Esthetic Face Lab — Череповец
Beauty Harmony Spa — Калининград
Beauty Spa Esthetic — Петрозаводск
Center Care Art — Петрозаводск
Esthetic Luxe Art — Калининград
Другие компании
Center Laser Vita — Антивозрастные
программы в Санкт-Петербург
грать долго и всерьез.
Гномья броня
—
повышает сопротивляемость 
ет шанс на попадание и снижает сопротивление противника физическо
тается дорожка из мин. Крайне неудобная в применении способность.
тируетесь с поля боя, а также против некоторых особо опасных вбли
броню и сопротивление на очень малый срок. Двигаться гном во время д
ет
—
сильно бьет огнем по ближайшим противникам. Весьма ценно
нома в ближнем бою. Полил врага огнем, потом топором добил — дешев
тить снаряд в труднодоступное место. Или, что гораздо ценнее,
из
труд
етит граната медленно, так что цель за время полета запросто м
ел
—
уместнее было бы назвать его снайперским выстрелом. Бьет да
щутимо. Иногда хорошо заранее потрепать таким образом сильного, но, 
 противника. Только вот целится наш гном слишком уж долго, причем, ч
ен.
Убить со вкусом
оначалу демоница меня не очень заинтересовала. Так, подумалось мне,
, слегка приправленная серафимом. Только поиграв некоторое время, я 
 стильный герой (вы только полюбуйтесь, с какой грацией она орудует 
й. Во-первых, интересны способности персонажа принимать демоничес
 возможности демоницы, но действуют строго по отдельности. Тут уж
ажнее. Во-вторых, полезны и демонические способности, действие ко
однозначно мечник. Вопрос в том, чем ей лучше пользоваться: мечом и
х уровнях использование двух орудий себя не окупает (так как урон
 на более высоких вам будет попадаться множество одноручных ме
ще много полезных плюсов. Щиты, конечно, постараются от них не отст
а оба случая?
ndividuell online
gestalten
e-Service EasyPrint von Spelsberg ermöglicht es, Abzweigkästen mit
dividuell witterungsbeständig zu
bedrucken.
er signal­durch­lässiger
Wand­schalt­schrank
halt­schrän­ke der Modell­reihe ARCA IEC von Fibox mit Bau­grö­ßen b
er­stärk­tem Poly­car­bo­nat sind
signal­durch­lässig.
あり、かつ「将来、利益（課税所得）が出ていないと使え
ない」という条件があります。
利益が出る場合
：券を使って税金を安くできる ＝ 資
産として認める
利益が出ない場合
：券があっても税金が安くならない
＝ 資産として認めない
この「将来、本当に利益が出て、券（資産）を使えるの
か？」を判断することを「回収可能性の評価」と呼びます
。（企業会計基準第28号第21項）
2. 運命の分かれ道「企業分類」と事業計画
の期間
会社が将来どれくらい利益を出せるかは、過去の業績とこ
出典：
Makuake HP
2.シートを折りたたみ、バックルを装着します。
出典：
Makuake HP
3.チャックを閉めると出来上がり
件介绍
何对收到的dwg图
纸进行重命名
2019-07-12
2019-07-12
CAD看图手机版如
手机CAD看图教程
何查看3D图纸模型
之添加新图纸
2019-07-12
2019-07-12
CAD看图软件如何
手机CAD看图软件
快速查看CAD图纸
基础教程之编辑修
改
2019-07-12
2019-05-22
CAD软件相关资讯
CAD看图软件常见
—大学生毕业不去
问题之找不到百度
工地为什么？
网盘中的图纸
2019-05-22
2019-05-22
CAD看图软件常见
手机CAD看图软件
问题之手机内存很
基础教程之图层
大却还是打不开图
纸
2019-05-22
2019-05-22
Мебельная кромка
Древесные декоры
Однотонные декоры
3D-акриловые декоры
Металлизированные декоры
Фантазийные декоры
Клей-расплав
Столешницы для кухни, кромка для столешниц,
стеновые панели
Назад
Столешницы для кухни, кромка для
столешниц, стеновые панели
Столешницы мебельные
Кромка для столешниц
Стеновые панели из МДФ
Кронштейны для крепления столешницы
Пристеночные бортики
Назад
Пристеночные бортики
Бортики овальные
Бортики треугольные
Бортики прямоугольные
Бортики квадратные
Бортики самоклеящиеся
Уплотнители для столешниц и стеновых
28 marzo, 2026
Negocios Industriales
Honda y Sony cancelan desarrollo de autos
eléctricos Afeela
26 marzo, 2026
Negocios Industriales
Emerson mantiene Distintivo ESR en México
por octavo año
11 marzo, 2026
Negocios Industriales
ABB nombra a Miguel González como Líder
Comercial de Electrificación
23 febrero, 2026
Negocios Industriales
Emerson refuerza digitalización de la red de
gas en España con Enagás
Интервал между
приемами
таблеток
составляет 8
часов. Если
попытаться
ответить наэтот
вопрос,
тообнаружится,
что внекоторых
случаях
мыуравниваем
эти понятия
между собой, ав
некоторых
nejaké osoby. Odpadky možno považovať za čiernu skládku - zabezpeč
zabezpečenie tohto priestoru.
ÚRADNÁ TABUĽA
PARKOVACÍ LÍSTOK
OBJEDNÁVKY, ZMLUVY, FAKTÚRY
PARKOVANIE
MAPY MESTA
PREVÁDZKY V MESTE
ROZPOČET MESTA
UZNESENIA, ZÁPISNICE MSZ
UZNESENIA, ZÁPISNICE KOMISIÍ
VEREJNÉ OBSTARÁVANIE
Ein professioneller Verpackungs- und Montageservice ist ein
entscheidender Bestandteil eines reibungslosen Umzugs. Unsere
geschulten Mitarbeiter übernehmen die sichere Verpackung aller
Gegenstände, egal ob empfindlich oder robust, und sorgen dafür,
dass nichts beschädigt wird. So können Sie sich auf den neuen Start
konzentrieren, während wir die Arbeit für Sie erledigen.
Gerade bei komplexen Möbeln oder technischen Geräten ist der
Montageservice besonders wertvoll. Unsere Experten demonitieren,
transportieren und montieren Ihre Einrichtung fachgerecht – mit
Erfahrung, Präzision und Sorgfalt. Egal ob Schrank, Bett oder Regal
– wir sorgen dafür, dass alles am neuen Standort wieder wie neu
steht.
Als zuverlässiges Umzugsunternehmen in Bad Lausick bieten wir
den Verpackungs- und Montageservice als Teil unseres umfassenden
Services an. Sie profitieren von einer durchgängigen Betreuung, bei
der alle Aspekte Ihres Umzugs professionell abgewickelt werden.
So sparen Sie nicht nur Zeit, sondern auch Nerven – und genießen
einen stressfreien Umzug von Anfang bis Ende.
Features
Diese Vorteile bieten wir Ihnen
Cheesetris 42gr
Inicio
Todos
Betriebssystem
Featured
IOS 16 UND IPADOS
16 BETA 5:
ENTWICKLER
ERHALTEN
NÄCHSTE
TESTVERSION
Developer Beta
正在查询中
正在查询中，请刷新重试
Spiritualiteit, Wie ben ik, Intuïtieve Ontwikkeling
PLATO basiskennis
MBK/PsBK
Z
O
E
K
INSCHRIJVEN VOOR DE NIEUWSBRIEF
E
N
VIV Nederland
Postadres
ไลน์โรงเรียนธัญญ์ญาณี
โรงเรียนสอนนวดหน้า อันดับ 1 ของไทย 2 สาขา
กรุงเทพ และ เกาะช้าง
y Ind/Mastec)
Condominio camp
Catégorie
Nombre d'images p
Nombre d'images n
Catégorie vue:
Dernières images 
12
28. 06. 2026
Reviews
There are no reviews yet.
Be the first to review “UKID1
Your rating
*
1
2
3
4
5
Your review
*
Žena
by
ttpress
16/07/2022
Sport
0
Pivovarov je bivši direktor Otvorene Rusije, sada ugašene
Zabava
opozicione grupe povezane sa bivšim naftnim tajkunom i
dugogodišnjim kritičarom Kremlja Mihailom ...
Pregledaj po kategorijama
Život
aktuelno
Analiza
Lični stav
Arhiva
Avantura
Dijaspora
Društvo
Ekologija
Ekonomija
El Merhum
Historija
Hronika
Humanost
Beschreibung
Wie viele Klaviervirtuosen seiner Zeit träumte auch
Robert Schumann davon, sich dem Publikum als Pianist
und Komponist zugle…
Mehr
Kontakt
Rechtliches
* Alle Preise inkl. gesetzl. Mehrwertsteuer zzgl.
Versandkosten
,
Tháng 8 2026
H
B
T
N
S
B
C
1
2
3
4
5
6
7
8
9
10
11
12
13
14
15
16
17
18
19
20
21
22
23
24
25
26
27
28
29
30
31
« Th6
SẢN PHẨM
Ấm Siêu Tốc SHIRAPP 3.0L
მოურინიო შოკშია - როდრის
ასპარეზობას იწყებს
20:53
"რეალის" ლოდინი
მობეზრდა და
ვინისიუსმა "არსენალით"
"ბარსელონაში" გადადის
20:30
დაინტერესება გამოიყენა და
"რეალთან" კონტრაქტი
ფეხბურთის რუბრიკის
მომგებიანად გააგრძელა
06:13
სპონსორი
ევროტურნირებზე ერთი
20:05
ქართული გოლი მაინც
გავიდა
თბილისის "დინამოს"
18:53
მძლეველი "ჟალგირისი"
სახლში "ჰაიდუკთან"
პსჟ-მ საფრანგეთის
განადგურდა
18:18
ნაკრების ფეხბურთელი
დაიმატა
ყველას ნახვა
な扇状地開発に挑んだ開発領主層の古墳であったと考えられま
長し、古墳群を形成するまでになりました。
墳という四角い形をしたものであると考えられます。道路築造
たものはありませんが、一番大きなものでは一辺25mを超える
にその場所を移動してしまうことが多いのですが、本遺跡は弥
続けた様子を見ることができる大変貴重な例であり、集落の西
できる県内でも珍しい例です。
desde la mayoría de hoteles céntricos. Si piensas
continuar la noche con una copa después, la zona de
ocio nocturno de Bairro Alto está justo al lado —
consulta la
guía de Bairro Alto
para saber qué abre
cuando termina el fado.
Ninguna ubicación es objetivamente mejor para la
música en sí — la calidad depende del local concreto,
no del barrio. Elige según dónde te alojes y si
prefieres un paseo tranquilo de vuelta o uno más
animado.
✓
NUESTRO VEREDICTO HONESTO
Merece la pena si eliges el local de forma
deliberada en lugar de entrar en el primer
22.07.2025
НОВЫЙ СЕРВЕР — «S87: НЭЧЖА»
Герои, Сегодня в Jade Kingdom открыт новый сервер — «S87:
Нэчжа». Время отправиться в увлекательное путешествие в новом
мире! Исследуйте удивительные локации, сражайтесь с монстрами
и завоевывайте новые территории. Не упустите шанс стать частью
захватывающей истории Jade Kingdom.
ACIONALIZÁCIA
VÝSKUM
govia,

- - - -

Aim of the exercise —
Can you reproduce the listing from its start through the line with "стильный герой (вы", inclusive, swapping "Петрозаводск" for "Вологда" and leaving everything else untouched?

Result of this task —
Esthetic Face Lab — Череповец
Beauty Harmony Spa — Калининград
Beauty Spa Esthetic — Вологда
Center Care Art — Вологда
Esthetic Luxe Art — Калининград
Другие компании
Center Laser Vita — Антивозрастные
программы в Санкт-Петербург
грать долго и всерьез.
Гномья броня
—
повышает сопротивляемость 
ет шанс на попадание и снижает сопротивление противника физическо
тается дорожка из мин. Крайне неудобная в применении способность.
тируетесь с поля боя, а также против некоторых особо опасных вбли
броню и сопротивление на очень малый срок. Двигаться гном во время д
ет
—
сильно бьет огнем по ближайшим противникам. Весьма ценно
нома в ближнем бою. Полил врага огнем, потом топором добил — дешев
тить снаряд в труднодоступное место. Или, что гораздо ценнее,
из
труд
етит граната медленно, так что цель за время полета запросто м
ел
—
уместнее было бы назвать его снайперским выстрелом. Бьет да
щутимо. Иногда хорошо заранее потрепать таким образом сильного, но, 
 противника. Только вот целится наш гном слишком уж долго, причем, ч
ен.
Убить со вкусом
оначалу демоница меня не очень заинтересовала. Так, подумалось мне,
, слегка приправленная серафимом. Только поиграв некоторое время, я 
 стильный герой (вы только полюбуйтесь, с какой грацией она орудует 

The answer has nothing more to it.